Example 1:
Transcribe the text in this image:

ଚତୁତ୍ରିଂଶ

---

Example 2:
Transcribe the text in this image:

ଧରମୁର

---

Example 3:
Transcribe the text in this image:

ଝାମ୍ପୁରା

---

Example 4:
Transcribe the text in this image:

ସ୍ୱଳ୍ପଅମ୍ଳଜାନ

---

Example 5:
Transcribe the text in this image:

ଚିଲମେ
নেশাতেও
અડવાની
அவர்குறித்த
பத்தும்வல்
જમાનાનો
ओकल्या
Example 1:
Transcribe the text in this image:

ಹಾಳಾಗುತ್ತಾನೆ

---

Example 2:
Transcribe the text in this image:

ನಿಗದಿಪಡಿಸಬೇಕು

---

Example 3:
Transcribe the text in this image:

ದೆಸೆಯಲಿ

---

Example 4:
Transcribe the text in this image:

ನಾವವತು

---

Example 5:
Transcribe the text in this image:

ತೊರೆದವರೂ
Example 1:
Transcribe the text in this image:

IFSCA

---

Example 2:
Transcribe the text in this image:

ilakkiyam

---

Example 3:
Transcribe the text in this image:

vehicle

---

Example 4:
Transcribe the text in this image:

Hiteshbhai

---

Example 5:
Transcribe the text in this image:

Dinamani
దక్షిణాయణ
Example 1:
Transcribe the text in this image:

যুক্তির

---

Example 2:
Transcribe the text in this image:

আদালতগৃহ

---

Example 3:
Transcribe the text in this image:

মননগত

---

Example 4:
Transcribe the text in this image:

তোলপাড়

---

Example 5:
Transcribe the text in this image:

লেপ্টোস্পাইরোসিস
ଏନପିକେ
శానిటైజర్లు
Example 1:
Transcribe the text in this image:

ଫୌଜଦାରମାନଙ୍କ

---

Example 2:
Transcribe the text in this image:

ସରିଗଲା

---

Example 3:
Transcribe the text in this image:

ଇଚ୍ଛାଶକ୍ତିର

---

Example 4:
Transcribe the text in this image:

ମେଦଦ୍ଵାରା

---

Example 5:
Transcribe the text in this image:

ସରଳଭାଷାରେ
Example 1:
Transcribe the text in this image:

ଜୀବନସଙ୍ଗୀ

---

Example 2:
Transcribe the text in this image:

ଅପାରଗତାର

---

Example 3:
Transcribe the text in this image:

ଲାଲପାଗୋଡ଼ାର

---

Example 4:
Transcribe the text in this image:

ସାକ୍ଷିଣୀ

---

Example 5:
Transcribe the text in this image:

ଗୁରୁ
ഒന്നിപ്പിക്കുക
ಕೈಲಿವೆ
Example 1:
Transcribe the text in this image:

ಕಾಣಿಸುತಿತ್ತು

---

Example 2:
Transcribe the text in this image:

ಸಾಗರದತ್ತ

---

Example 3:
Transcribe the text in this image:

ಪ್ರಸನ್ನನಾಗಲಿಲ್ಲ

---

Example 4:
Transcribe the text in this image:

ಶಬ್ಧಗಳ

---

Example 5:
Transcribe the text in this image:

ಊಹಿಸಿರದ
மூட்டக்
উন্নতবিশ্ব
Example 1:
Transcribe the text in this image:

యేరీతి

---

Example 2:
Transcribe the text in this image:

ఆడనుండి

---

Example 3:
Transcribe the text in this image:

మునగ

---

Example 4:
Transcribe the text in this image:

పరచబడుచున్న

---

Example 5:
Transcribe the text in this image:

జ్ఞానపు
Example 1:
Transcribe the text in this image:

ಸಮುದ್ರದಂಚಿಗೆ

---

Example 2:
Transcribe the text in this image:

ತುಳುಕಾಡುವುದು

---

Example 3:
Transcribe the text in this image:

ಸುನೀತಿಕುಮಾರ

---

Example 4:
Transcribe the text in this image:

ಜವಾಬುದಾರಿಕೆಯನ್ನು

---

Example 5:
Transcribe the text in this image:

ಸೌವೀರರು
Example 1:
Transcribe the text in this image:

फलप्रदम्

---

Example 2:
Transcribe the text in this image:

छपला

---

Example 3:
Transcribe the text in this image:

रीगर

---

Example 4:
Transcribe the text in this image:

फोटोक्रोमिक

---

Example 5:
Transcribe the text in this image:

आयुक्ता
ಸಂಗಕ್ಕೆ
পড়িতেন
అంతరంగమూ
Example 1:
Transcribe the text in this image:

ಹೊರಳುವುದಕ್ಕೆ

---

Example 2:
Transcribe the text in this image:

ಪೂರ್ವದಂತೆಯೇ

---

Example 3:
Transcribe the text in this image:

===

» **Problem details**: Write out every entry word for word.

» **Answer space**:
Example 1:
Transcribe the text in this image:

ଚତୁତ୍ରିଂଶ

---

Example 2:
Transcribe the text in this image:

ଧରମୁର

---

Example 3:
Transcribe the text in this image:

ଝାମ୍ପୁରା

---

Example 4:
Transcribe the text in this image:

ସ୍ୱଳ୍ପଅମ୍ଳଜାନ

---

Example 5:
Transcribe the text in this image:

ଚିଲମେ
নেশাতেও
અડવાની
அவர்குறித்த
பத்தும்வல்
જમાનાનો
ओकल्या
Example 1:
Transcribe the text in this image:

ಹಾಳಾಗುತ್ತಾನೆ

---

Example 2:
Transcribe the text in this image:

ನಿಗದಿಪಡಿಸಬೇಕು

---

Example 3:
Transcribe the text in this image:

ದೆಸೆಯಲಿ

---

Example 4:
Transcribe the text in this image:

ನಾವವತು

---

Example 5:
Transcribe the text in this image:

ತೊರೆದವರೂ
Example 1:
Transcribe the text in this image:

IFSCA

---

Example 2:
Transcribe the text in this image:

ilakkiyam

---

Example 3:
Transcribe the text in this image:

vehicle

---

Example 4:
Transcribe the text in this image:

Hiteshbhai

---

Example 5:
Transcribe the text in this image:

Dinamani
దక్షిణాయణ
Example 1:
Transcribe the text in this image:

যুক্তির

---

Example 2:
Transcribe the text in this image:

আদালতগৃহ

---

Example 3:
Transcribe the text in this image:

মননগত

---

Example 4:
Transcribe the text in this image:

তোলপাড়

---

Example 5:
Transcribe the text in this image:

লেপ্টোস্পাইরোসিস
ଏନପିକେ
శానిటైజర్లు
Example 1:
Transcribe the text in this image:

ଫୌଜଦାରମାନଙ୍କ

---

Example 2:
Transcribe the text in this image:

ସରିଗଲା

---

Example 3:
Transcribe the text in this image:

ଇଚ୍ଛାଶକ୍ତିର

---

Example 4:
Transcribe the text in this image:

ମେଦଦ୍ଵାରା

---

Example 5:
Transcribe the text in this image:

ସରଳଭାଷାରେ
Example 1:
Transcribe the text in this image:

ଜୀବନସଙ୍ଗୀ

---

Example 2:
Transcribe the text in this image:

ଅପାରଗତାର

---

Example 3:
Transcribe the text in this image:

ଲାଲପାଗୋଡ଼ାର

---

Example 4:
Transcribe the text in this image:

ସାକ୍ଷିଣୀ

---

Example 5:
Transcribe the text in this image:

ଗୁରୁ
ഒന്നിപ്പിക്കുക
ಕೈಲಿವೆ
Example 1:
Transcribe the text in this image:

ಕಾಣಿಸುತಿತ್ತು

---

Example 2:
Transcribe the text in this image:

ಸಾಗರದತ್ತ

---

Example 3:
Transcribe the text in this image:

ಪ್ರಸನ್ನನಾಗಲಿಲ್ಲ

---

Example 4:
Transcribe the text in this image:

ಶಬ್ಧಗಳ

---

Example 5:
Transcribe the text in this image:

ಊಹಿಸಿರದ
மூட்டக்
উন্নতবিশ্ব
Example 1:
Transcribe the text in this image:

యేరీతి

---

Example 2:
Transcribe the text in this image:

ఆడనుండి

---

Example 3:
Transcribe the text in this image:

మునగ

---

Example 4:
Transcribe the text in this image:

పరచబడుచున్న

---

Example 5:
Transcribe the text in this image:

జ్ఞానపు
Example 1:
Transcribe the text in this image:

ಸಮುದ್ರದಂಚಿಗೆ

---

Example 2:
Transcribe the text in this image:

ತುಳುಕಾಡುವುದು

---

Example 3:
Transcribe the text in this image:

ಸುನೀತಿಕುಮಾರ

---

Example 4:
Transcribe the text in this image:

ಜವಾಬುದಾರಿಕೆಯನ್ನು

---

Example 5:
Transcribe the text in this image:

ಸೌವೀರರು
Example 1:
Transcribe the text in this image:

फलप्रदम्

---

Example 2:
Transcribe the text in this image:

छपला

---

Example 3:
Transcribe the text in this image:

रीगर

---

Example 4:
Transcribe the text in this image:

फोटोक्रोमिक

---

Example 5:
Transcribe the text in this image:

आयुक्ता
ಸಂಗಕ್ಕೆ
পড়িতেন
అంతరంగమూ
Example 1:
Transcribe the text in this image:

ಹೊರಳುವುದಕ್ಕೆ

---

Example 2:
Transcribe the text in this image:

ಪೂರ್ವದಂತೆಯೇ

---

Example 3:
Transcribe the text in this image:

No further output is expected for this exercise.